[What to produce]: Quote the entries word for word from the very beginning through the line that contains "truly is reasonable for the way you live.", including that line.

[Available records]:
◇ ◇ ◇

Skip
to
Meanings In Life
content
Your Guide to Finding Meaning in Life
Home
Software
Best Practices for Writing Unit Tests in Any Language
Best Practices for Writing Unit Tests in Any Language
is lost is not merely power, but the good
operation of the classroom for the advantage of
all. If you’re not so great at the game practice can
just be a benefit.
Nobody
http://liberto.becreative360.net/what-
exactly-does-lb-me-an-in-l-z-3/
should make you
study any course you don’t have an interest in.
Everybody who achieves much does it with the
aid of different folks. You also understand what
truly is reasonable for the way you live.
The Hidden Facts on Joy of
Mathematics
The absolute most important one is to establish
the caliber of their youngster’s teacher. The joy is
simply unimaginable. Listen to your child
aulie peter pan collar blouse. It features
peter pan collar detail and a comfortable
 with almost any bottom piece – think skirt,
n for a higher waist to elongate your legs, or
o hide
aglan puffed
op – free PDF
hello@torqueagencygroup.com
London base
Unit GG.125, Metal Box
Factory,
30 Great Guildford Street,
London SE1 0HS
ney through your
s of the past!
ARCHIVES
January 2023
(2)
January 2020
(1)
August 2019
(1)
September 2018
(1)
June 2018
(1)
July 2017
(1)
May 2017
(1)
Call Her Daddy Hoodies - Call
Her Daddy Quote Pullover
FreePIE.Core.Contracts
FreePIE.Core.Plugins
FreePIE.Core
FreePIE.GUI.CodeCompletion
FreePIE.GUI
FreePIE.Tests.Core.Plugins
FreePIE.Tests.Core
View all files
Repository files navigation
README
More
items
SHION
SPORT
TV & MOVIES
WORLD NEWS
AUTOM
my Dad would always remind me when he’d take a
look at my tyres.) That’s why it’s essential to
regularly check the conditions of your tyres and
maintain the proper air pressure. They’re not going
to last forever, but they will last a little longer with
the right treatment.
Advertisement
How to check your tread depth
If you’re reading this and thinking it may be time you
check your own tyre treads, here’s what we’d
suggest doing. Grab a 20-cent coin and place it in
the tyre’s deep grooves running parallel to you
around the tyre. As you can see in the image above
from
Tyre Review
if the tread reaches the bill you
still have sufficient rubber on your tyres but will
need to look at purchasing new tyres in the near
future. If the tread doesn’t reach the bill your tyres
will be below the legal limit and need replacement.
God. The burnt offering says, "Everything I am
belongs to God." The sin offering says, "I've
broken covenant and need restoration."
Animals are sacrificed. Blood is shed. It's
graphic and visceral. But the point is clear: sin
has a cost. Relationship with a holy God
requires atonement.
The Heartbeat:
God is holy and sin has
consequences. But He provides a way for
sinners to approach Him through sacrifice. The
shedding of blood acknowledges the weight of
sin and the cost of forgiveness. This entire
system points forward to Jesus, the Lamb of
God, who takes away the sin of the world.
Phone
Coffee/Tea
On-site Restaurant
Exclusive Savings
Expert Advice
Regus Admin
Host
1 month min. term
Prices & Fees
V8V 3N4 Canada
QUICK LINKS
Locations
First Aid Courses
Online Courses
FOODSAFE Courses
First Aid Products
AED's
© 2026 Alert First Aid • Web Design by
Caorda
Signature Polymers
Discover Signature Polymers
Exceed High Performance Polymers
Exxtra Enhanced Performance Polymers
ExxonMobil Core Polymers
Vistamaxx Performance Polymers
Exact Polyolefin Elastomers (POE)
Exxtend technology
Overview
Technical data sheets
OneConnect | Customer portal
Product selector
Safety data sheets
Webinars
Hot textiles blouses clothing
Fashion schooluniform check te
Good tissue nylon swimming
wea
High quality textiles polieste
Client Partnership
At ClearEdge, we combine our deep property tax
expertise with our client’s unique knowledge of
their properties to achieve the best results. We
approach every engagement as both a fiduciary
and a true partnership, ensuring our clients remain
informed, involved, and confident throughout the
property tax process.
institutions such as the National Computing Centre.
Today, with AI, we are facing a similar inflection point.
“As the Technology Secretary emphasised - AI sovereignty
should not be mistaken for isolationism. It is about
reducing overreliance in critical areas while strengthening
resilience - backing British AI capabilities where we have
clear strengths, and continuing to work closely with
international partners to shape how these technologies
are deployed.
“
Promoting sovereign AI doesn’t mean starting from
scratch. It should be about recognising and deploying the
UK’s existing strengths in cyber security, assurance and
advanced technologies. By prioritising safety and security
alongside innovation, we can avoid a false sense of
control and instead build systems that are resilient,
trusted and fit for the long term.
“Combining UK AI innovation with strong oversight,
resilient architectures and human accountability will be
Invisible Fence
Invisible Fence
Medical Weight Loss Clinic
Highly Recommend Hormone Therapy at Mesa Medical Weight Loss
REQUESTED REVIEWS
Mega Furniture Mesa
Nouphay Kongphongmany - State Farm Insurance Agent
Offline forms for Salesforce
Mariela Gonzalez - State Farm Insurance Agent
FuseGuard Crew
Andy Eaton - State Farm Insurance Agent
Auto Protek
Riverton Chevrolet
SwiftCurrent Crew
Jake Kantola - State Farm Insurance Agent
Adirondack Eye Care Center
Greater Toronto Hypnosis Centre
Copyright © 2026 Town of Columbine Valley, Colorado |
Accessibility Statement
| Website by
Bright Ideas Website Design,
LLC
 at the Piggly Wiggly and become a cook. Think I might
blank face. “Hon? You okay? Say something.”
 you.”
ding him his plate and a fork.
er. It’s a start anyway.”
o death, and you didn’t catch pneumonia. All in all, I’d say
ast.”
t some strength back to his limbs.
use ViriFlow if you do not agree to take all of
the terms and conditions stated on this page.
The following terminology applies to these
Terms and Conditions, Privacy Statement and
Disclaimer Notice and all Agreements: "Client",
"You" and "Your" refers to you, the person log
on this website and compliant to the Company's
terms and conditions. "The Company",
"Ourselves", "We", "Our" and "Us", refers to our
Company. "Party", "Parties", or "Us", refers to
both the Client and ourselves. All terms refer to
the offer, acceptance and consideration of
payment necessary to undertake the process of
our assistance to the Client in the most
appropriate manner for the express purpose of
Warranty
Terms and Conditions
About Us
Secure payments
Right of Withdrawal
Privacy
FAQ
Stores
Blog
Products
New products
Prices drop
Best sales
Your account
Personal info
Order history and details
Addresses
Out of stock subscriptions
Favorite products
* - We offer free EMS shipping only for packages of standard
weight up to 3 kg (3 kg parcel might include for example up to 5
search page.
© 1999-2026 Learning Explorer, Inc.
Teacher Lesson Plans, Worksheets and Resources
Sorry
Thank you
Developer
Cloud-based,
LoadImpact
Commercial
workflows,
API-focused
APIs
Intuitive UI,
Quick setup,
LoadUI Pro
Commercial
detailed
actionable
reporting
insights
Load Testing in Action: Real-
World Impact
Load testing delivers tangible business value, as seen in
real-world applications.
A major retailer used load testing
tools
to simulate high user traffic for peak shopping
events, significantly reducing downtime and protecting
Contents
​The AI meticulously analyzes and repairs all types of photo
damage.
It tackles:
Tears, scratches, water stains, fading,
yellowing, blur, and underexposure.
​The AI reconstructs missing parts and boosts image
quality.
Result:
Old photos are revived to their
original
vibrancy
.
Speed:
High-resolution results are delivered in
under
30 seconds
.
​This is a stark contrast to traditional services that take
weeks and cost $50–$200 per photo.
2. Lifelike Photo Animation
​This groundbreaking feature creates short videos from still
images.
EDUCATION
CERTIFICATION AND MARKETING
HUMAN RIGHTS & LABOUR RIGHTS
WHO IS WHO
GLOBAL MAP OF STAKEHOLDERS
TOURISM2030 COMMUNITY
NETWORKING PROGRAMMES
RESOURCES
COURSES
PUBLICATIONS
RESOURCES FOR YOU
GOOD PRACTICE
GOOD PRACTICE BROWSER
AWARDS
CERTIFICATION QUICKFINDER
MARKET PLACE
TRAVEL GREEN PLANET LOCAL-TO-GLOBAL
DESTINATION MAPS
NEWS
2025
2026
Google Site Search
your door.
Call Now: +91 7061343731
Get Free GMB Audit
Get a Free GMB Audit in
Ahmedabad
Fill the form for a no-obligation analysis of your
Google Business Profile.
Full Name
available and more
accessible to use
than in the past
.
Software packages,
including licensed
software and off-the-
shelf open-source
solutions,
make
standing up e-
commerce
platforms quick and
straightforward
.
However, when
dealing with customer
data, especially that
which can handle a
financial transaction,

◇ ◇ ◇

[Solution for this task]:
Skip
to
Meanings In Life
content
Your Guide to Finding Meaning in Life
Home
Software
Best Practices for Writing Unit Tests in Any Language
Best Practices for Writing Unit Tests in Any Language
is lost is not merely power, but the good
operation of the classroom for the advantage of
all. If you’re not so great at the game practice can
just be a benefit.
Nobody
http://liberto.becreative360.net/what-
exactly-does-lb-me-an-in-l-z-3/
should make you
study any course you don’t have an interest in.
Everybody who achieves much does it with the
aid of different folks. You also understand what
truly is reasonable for the way you live.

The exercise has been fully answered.